Work required
Everything from the line containing "M1551,394l131,71 -30,53 -9,2" through the line containing "M561,713l56,-104" should be repeated exactly, and nothing else from the data.

The data
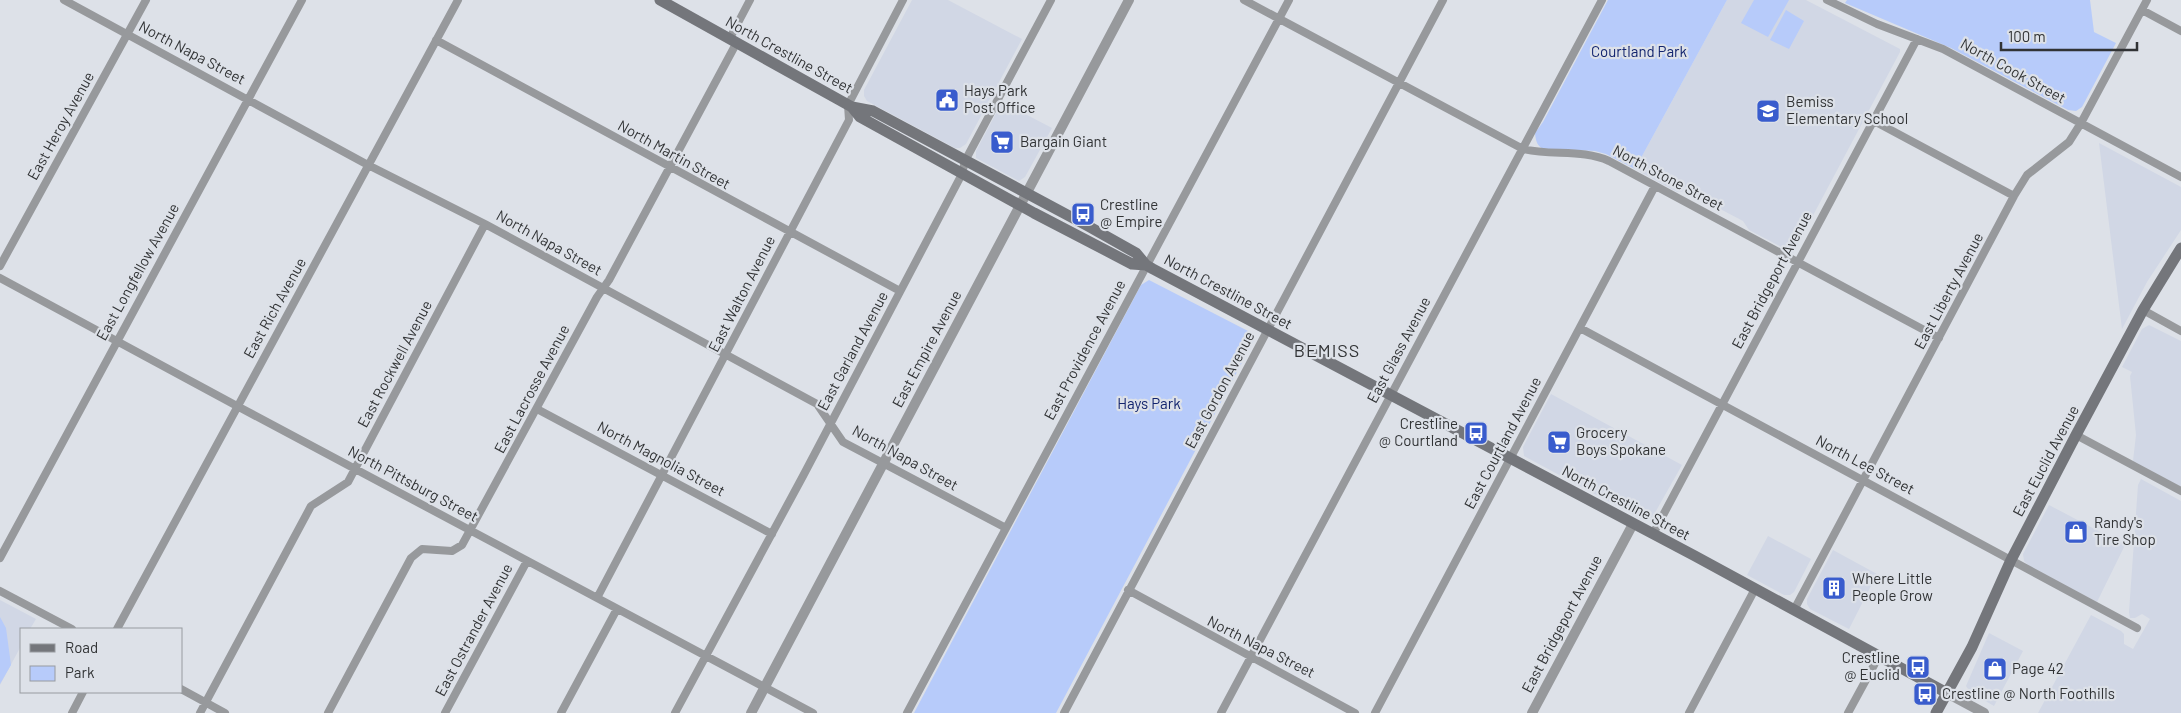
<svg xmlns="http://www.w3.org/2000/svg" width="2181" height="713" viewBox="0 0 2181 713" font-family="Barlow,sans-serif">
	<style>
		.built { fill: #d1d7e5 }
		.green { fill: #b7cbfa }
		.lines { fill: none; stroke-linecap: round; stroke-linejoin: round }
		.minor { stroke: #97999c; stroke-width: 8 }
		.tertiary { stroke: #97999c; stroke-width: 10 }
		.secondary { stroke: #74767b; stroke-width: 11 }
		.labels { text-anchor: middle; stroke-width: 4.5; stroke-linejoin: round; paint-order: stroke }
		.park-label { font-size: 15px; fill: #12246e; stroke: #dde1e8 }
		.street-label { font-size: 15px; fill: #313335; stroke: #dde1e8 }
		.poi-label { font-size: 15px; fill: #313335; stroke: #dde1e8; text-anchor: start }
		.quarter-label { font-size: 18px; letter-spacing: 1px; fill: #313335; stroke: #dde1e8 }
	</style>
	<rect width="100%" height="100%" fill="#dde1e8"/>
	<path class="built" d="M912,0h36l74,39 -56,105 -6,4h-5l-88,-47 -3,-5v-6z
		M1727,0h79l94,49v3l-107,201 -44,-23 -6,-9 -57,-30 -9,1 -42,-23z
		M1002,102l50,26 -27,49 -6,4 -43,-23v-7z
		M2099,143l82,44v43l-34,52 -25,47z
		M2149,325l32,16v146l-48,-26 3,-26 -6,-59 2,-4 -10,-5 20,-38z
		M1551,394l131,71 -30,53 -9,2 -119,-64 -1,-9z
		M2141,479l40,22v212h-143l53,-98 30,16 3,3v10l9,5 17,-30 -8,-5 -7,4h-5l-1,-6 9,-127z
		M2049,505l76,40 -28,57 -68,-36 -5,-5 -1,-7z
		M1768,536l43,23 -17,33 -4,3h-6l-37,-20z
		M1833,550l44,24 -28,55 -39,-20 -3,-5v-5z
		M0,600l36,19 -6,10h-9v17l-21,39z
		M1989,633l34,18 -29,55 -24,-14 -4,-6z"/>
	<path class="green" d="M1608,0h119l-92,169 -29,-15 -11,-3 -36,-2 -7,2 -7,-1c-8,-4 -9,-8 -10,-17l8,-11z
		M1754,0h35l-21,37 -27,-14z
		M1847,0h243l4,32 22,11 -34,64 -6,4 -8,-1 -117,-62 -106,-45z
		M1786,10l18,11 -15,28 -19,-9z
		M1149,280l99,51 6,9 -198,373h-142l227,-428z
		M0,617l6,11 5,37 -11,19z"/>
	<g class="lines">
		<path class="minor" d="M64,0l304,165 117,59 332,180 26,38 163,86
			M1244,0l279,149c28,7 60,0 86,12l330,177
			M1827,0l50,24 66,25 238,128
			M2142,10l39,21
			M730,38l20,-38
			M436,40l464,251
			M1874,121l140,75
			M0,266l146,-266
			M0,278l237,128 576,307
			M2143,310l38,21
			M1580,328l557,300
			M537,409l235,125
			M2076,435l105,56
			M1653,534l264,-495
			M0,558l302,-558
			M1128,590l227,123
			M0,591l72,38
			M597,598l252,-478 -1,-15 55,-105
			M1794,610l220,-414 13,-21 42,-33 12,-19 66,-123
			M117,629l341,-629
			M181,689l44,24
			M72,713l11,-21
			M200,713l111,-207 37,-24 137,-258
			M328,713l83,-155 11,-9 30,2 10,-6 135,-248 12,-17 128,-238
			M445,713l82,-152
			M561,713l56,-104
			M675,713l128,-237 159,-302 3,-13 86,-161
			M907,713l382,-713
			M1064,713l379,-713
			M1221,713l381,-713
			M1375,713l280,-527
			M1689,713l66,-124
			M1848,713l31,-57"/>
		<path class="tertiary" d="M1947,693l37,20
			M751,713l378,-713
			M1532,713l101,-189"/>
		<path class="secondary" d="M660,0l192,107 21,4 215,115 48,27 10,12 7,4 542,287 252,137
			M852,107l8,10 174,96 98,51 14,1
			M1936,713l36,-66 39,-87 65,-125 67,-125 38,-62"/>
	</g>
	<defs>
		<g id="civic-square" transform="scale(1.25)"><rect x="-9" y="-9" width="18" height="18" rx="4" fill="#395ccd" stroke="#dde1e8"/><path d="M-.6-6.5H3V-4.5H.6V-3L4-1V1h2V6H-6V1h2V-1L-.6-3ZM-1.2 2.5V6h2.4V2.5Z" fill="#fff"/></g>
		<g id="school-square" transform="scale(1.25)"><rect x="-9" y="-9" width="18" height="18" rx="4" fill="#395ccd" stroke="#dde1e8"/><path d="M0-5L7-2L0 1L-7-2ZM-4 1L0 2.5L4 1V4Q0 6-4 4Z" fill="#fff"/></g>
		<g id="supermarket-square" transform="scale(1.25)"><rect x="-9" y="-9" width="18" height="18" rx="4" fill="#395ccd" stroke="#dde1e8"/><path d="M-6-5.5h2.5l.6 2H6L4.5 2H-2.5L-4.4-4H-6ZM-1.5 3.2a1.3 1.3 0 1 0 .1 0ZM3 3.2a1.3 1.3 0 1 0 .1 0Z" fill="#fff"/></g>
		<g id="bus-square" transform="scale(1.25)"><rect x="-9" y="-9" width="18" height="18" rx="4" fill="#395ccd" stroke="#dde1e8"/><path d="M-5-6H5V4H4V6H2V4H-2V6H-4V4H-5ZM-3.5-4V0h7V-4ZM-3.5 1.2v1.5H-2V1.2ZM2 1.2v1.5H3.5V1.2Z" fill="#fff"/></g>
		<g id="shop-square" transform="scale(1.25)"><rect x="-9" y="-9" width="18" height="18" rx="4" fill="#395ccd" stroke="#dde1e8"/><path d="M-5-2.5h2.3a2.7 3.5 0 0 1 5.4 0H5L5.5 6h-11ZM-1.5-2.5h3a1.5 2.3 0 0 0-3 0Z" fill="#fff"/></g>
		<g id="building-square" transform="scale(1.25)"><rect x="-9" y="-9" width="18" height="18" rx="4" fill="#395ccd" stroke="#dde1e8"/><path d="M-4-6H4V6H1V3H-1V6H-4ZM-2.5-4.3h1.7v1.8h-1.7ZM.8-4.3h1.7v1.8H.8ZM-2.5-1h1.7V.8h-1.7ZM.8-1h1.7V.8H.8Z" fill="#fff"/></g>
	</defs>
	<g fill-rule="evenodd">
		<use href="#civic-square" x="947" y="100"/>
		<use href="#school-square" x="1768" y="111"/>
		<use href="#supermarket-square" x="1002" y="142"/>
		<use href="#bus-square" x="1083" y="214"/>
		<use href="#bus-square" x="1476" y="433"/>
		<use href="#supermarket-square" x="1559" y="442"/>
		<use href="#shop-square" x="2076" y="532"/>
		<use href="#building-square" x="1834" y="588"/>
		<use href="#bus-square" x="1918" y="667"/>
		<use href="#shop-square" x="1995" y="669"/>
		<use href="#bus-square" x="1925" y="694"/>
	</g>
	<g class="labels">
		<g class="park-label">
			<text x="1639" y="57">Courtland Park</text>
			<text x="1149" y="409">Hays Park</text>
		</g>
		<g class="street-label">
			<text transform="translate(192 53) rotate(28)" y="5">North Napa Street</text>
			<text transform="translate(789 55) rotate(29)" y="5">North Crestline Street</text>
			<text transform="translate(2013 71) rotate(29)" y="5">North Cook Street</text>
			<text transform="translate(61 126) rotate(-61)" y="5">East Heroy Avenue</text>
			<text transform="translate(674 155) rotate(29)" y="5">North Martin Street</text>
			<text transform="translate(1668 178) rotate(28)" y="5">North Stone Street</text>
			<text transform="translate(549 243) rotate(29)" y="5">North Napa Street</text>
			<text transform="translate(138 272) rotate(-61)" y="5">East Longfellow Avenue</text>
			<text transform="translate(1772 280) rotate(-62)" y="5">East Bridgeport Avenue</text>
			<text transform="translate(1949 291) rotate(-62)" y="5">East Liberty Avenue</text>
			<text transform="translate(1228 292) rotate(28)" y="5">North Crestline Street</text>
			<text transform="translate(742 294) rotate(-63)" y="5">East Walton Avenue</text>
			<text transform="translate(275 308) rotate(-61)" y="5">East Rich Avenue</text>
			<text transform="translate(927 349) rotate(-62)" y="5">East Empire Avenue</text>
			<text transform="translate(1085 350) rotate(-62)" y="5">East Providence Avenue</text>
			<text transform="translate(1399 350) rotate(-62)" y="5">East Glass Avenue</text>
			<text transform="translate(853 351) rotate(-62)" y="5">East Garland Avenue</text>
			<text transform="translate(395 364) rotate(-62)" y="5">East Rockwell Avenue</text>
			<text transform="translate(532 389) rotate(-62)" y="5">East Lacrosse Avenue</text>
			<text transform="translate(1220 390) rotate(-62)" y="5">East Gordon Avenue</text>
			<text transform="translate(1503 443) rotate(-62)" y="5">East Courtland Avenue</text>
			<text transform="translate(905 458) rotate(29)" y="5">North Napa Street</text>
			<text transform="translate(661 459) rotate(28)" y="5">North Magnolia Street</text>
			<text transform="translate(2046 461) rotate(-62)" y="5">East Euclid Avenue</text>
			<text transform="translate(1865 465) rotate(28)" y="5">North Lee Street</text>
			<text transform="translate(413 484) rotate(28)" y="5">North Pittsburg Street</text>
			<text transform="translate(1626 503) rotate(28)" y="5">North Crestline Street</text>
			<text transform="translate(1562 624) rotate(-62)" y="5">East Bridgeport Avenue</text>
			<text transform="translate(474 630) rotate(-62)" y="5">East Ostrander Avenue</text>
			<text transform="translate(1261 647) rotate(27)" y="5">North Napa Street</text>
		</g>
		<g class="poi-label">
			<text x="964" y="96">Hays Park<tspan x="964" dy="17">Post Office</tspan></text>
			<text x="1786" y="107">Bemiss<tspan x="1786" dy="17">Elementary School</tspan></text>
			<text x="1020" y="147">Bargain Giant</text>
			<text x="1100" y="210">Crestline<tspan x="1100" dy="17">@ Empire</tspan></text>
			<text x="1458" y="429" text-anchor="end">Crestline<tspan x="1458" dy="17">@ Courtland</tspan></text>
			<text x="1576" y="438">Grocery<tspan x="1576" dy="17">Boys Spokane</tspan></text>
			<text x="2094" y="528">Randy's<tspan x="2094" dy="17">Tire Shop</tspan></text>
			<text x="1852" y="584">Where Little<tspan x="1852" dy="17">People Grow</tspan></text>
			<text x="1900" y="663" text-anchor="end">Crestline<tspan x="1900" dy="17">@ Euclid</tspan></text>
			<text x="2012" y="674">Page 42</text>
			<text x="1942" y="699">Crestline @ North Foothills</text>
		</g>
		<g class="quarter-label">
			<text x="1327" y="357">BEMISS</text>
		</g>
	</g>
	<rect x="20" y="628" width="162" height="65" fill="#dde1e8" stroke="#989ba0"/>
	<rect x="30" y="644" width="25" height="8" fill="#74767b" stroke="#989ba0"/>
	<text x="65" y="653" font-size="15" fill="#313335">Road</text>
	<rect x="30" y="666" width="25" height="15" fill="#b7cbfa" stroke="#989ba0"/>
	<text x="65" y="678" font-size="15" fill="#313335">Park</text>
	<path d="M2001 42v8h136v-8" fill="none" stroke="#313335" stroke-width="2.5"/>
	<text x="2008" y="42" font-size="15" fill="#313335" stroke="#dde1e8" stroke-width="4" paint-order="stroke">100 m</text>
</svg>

---

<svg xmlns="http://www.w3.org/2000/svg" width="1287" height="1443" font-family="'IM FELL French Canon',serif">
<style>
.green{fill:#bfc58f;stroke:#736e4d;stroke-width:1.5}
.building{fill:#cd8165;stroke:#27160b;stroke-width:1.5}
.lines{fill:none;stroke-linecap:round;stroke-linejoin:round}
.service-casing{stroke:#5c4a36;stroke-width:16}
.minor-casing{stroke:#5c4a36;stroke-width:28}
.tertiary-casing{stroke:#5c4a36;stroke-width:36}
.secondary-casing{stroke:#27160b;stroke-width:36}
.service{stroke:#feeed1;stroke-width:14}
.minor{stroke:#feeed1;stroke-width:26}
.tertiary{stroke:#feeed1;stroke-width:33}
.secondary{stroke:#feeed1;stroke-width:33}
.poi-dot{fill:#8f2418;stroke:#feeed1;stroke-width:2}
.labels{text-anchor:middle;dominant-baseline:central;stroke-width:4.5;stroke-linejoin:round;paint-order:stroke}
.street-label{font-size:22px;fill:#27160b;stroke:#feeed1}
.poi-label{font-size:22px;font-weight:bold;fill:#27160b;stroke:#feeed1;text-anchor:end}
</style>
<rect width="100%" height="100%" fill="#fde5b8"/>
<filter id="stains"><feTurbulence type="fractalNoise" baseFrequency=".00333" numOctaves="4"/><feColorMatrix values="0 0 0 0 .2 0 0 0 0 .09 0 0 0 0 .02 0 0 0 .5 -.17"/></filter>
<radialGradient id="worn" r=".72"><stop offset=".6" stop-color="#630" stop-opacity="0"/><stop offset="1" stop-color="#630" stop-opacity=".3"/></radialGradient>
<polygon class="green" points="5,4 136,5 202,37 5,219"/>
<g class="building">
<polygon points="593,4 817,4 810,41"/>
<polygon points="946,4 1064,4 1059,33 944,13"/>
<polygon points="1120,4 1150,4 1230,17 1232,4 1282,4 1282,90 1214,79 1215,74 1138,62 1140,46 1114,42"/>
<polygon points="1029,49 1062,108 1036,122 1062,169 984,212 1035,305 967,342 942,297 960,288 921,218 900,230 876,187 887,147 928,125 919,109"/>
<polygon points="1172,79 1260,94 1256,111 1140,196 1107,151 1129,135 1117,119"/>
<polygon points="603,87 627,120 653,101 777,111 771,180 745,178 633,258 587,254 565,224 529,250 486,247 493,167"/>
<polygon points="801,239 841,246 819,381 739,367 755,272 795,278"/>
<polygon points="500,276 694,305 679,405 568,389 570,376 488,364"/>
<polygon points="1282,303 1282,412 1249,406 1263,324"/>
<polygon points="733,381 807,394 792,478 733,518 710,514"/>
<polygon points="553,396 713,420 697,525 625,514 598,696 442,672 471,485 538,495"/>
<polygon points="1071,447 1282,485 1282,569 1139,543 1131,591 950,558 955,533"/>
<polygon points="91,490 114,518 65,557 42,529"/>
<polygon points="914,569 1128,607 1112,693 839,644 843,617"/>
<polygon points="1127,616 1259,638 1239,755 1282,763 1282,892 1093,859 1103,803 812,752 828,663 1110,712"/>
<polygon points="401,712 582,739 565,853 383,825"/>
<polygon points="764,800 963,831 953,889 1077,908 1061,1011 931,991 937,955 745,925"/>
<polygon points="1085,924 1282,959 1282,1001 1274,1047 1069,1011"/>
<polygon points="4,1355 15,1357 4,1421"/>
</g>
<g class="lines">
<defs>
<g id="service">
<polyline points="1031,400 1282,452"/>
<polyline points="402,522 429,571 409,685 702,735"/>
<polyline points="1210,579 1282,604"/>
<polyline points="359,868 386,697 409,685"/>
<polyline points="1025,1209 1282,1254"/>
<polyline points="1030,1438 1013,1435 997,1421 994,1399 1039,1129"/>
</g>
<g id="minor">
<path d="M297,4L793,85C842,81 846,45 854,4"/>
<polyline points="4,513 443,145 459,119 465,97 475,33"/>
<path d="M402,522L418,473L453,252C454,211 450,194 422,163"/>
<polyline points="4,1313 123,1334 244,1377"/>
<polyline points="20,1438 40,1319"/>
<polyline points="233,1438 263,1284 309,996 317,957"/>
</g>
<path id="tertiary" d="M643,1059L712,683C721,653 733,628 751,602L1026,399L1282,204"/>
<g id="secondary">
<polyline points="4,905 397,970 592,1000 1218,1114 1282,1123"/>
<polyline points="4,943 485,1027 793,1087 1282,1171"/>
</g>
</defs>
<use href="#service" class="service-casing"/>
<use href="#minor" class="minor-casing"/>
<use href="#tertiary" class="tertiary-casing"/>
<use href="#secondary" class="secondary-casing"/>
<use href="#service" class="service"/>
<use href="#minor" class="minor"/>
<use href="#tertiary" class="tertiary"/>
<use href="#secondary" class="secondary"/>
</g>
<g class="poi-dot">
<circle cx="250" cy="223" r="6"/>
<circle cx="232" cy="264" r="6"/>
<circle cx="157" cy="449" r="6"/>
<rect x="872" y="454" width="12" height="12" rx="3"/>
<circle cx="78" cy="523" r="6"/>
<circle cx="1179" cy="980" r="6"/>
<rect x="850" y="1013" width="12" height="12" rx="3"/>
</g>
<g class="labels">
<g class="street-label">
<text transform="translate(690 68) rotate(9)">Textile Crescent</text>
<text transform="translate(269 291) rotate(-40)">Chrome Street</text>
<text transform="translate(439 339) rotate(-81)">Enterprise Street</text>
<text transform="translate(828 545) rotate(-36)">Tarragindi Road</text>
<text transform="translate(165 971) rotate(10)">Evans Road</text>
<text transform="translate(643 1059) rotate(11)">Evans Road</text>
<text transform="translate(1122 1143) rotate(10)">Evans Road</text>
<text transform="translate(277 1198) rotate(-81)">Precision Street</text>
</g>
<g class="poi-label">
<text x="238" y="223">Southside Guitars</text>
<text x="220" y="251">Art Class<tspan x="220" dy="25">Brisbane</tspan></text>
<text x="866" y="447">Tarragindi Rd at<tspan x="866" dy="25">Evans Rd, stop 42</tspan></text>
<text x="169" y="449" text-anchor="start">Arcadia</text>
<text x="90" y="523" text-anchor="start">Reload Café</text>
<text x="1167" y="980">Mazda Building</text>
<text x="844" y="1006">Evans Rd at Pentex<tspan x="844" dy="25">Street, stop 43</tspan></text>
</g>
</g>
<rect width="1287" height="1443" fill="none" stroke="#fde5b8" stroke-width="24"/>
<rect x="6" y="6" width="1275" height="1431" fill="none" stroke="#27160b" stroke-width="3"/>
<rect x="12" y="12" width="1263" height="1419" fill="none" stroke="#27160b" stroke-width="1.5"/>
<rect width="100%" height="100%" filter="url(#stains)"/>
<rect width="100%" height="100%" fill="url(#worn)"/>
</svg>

Solution
		M1551,394l131,71 -30,53 -9,2 -119,-64 -1,-9z
		M2141,479l40,22v212h-143l53,-98 30,16 3,3v10l9,5 17,-30 -8,-5 -7,4h-5l-1,-6 9,-127z
		M2049,505l76,40 -28,57 -68,-36 -5,-5 -1,-7z
		M1768,536l43,23 -17,33 -4,3h-6l-37,-20z
		M1833,550l44,24 -28,55 -39,-20 -3,-5v-5z
		M0,600l36,19 -6,10h-9v17l-21,39z
		M1989,633l34,18 -29,55 -24,-14 -4,-6z"/>
	<path class="green" d="M1608,0h119l-92,169 -29,-15 -11,-3 -36,-2 -7,2 -7,-1c-8,-4 -9,-8 -10,-17l8,-11z
		M1754,0h35l-21,37 -27,-14z
		M1847,0h243l4,32 22,11 -34,64 -6,4 -8,-1 -117,-62 -106,-45z
		M1786,10l18,11 -15,28 -19,-9z
		M1149,280l99,51 6,9 -198,373h-142l227,-428z
		M0,617l6,11 5,37 -11,19z"/>
	<g class="lines">
		<path class="minor" d="M64,0l304,165 117,59 332,180 26,38 163,86
			M1244,0l279,149c28,7 60,0 86,12l330,177
			M1827,0l50,24 66,25 238,128
			M2142,10l39,21
			M730,38l20,-38
			M436,40l464,251
			M1874,121l140,75
			M0,266l146,-266
			M0,278l237,128 576,307
			M2143,310l38,21
			M1580,328l557,300
			M537,409l235,125
			M2076,435l105,56
			M1653,534l264,-495
			M0,558l302,-558
			M1128,590l227,123
			M0,591l72,38
			M597,598l252,-478 -1,-15 55,-105
			M1794,610l220,-414 13,-21 42,-33 12,-19 66,-123
			M117,629l341,-629
			M181,689l44,24
			M72,713l11,-21
			M200,713l111,-207 37,-24 137,-258
			M328,713l83,-155 11,-9 30,2 10,-6 135,-248 12,-17 128,-238
			M445,713l82,-152
			M561,713l56,-104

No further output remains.